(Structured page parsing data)
>>>

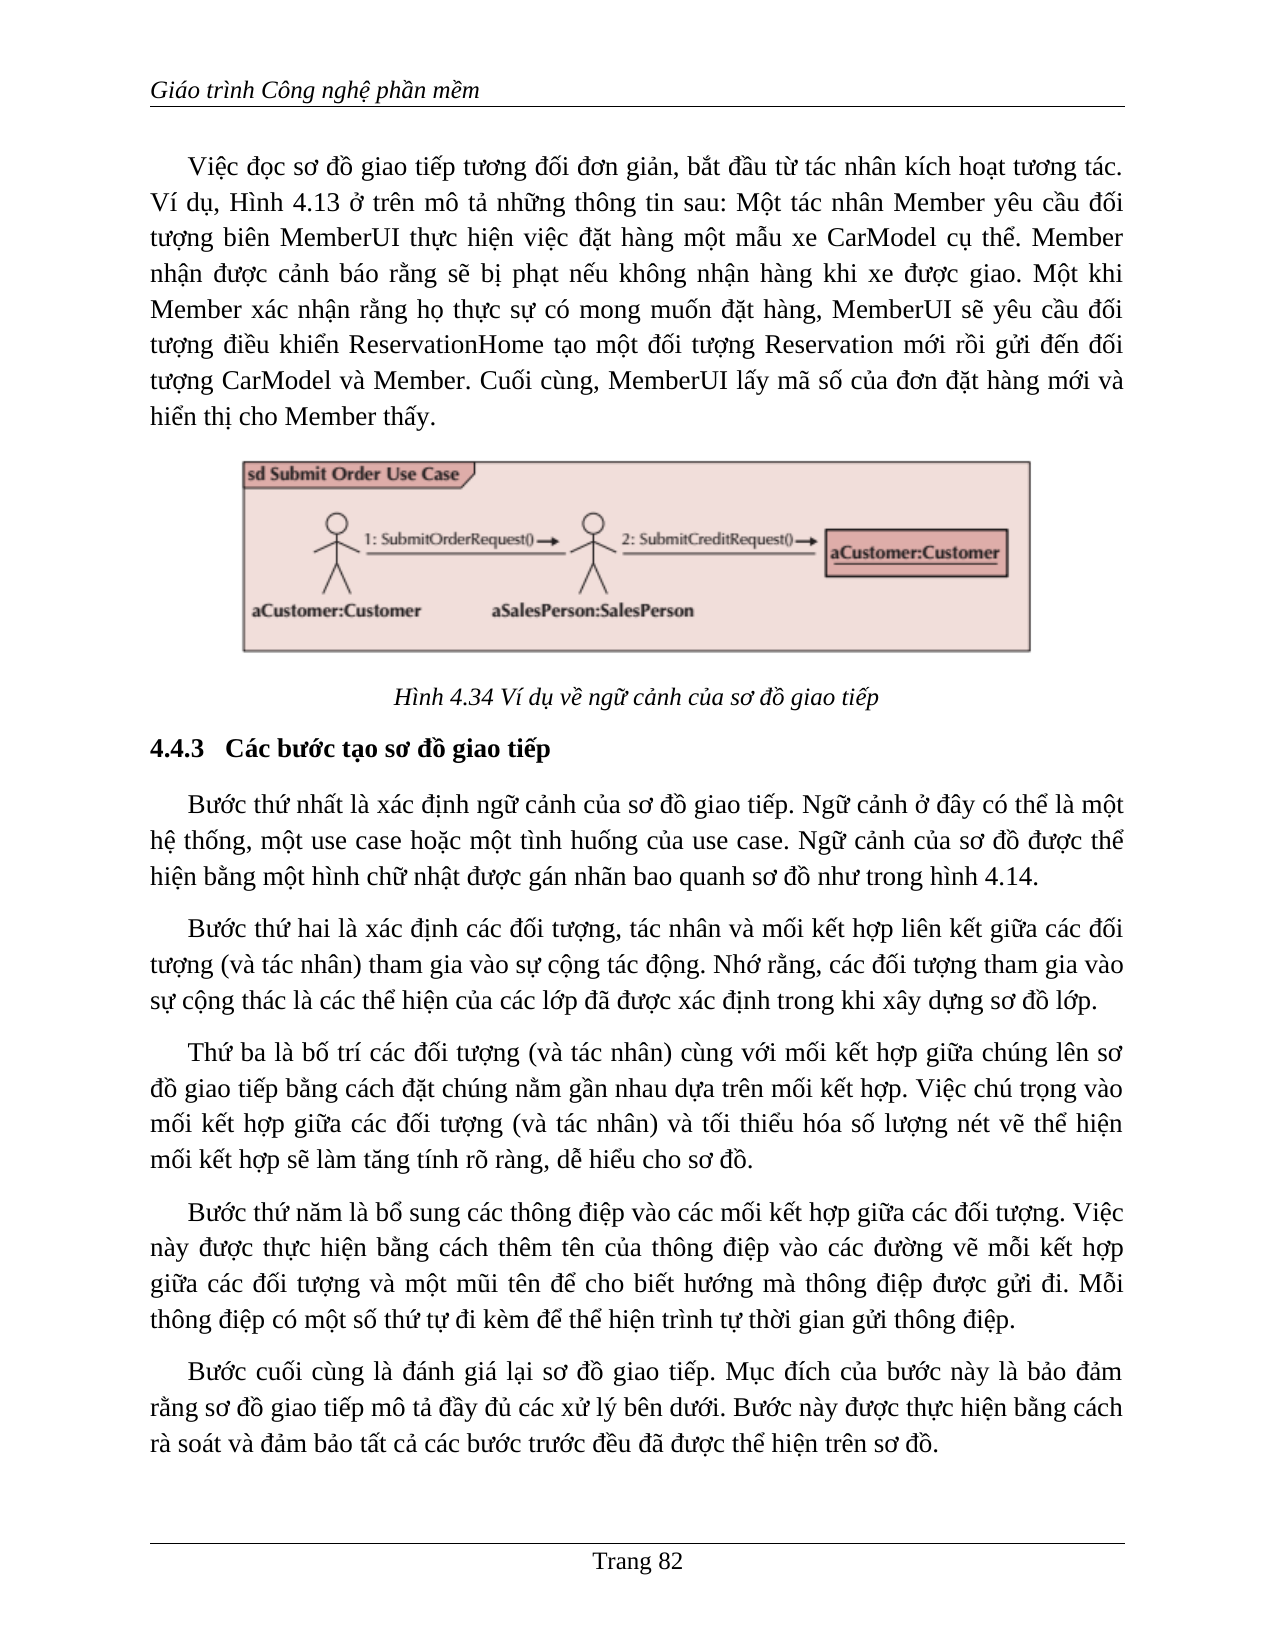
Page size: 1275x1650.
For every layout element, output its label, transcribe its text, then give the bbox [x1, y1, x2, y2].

text Bước thứ năm là bổ sung các thông điệp vào các mối kết hợp giữa các đối tượng. Việc này được thực hiện bằng cách thêm tên của thông điệp vào các đường vẽ mỗi kết hợp giữa các đối tượng và một mũi tên để cho biết hướng mà thông điệp được gửi đi. Mỗi thông điệp có một số thứ tự đi kèm để thể hiện trình tự thời gian gửi thông điệp. [150, 1196, 1125, 1334]
subtitle Các bước tạo sơ đồ giao tiếp [150, 732, 1125, 763]
text Việc đọc sơ đồ giao tiếp tương đối đơn giản, bắt đầu từ tác nhân kích hoạt tương tác. Ví dụ, Hình 4.13 ở trên mô tả những thông tin sau: Một tác nhân Member yêu cầu đối tượng biên MemberUI thực hiện việc đặt hàng một mẫu xe CarModel cụ thể. Member nhận được cảnh báo rằng sẽ bị phạt nếu không nhận hàng khi xe được giao. Một khi Member xác nhận rằng họ thực sự có mong muốn đặt hàng, MemberUI sẽ yêu cầu đối tượng điều khiển ReservationHome tạo một đối tượng Reservation mới rồi gửi đến đối tượng CarModel và Member. Cuối cùng, MemberUI lấy mã số của đơn đặt hàng mới và hiển thị cho Member thấy. [150, 150, 1125, 431]
text Bước cuối cùng là đánh giá lại sơ đồ giao tiếp. Mục đích của bước này là bảo đảm rằng sơ đồ giao tiếp mô tả đầy đủ các xử lý bên dưới. Bước này được thực hiện bằng cách rà soát và đảm bảo tất cả các bước trước đều đã được thể hiện trên sơ đồ. [150, 1355, 1125, 1458]
picture [233, 452, 1042, 664]
text Bước thứ hai là xác định các đối tượng, tác nhân và mối kết hợp liên kết giữa các đối tượng (và tác nhân) tham gia vào sự cộng tác động. Nhớ rằng, các đối tượng tham gia vào sự cộng thác là các thể hiện của các lớp đã được xác định trong khi xây dựng sơ đồ lớp. [150, 912, 1125, 1015]
text Bước thứ nhất là xác định ngữ cảnh của sơ đồ giao tiếp. Ngữ cảnh ở đây có thể là một hệ thống, một use case hoặc một tình huống của use case. Ngữ cảnh của sơ đồ được thể hiện bằng một hình chữ nhật được gán nhãn bao quanh sơ đồ như trong hình 4.14. [150, 788, 1125, 891]
text Hình . Ví dụ về ngữ cảnh của sơ đồ giao tiếp [150, 682, 1125, 711]
text Thứ ba là bố trí các đối tượng (và tác nhân) cùng với mối kết hợp giữa chúng lên sơ đồ giao tiếp bằng cách đặt chúng nằm gần nhau dựa trên mối kết hợp. Việc chú trọng vào mối kết hợp giữa các đối tượng (và tác nhân) và tối thiểu hóa số lượng nét vẽ thể hiện mối kết hợp sẽ làm tăng tính rõ ràng, dễ hiểu cho sơ đồ. [150, 1036, 1125, 1174]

<<<

**Work request**
Take the entries above and restate them word for word, minus their images.

**Solution below**
Page size: 1275x1650.
For every layout element, output its label, transcribe its text, then give the bbox [x1, y1, x2, y2].

text Bước thứ năm là bổ sung các thông điệp vào các mối kết hợp giữa các đối tượng. Việc này được thực hiện bằng cách thêm tên của thông điệp vào các đường vẽ mỗi kết hợp giữa các đối tượng và một mũi tên để cho biết hướng mà thông điệp được gửi đi. Mỗi thông điệp có một số thứ tự đi kèm để thể hiện trình tự thời gian gửi thông điệp. [150, 1196, 1125, 1334]
subtitle Các bước tạo sơ đồ giao tiếp [150, 732, 1125, 763]
text Việc đọc sơ đồ giao tiếp tương đối đơn giản, bắt đầu từ tác nhân kích hoạt tương tác. Ví dụ, Hình 4.13 ở trên mô tả những thông tin sau: Một tác nhân Member yêu cầu đối tượng biên MemberUI thực hiện việc đặt hàng một mẫu xe CarModel cụ thể. Member nhận được cảnh báo rằng sẽ bị phạt nếu không nhận hàng khi xe được giao. Một khi Member xác nhận rằng họ thực sự có mong muốn đặt hàng, MemberUI sẽ yêu cầu đối tượng điều khiển ReservationHome tạo một đối tượng Reservation mới rồi gửi đến đối tượng CarModel và Member. Cuối cùng, MemberUI lấy mã số của đơn đặt hàng mới và hiển thị cho Member thấy. [150, 150, 1125, 431]
text Bước cuối cùng là đánh giá lại sơ đồ giao tiếp. Mục đích của bước này là bảo đảm rằng sơ đồ giao tiếp mô tả đầy đủ các xử lý bên dưới. Bước này được thực hiện bằng cách rà soát và đảm bảo tất cả các bước trước đều đã được thể hiện trên sơ đồ. [150, 1355, 1125, 1458]
picture [233, 452, 1042, 664]
text Bước thứ hai là xác định các đối tượng, tác nhân và mối kết hợp liên kết giữa các đối tượng (và tác nhân) tham gia vào sự cộng tác động. Nhớ rằng, các đối tượng tham gia vào sự cộng thác là các thể hiện của các lớp đã được xác định trong khi xây dựng sơ đồ lớp. [150, 912, 1125, 1015]
text Bước thứ nhất là xác định ngữ cảnh của sơ đồ giao tiếp. Ngữ cảnh ở đây có thể là một hệ thống, một use case hoặc một tình huống của use case. Ngữ cảnh của sơ đồ được thể hiện bằng một hình chữ nhật được gán nhãn bao quanh sơ đồ như trong hình 4.14. [150, 788, 1125, 891]
text Hình . Ví dụ về ngữ cảnh của sơ đồ giao tiếp [150, 682, 1125, 711]
text Thứ ba là bố trí các đối tượng (và tác nhân) cùng với mối kết hợp giữa chúng lên sơ đồ giao tiếp bằng cách đặt chúng nằm gần nhau dựa trên mối kết hợp. Việc chú trọng vào mối kết hợp giữa các đối tượng (và tác nhân) và tối thiểu hóa số lượng nét vẽ thể hiện mối kết hợp sẽ làm tăng tính rõ ràng, dễ hiểu cho sơ đồ. [150, 1036, 1125, 1174]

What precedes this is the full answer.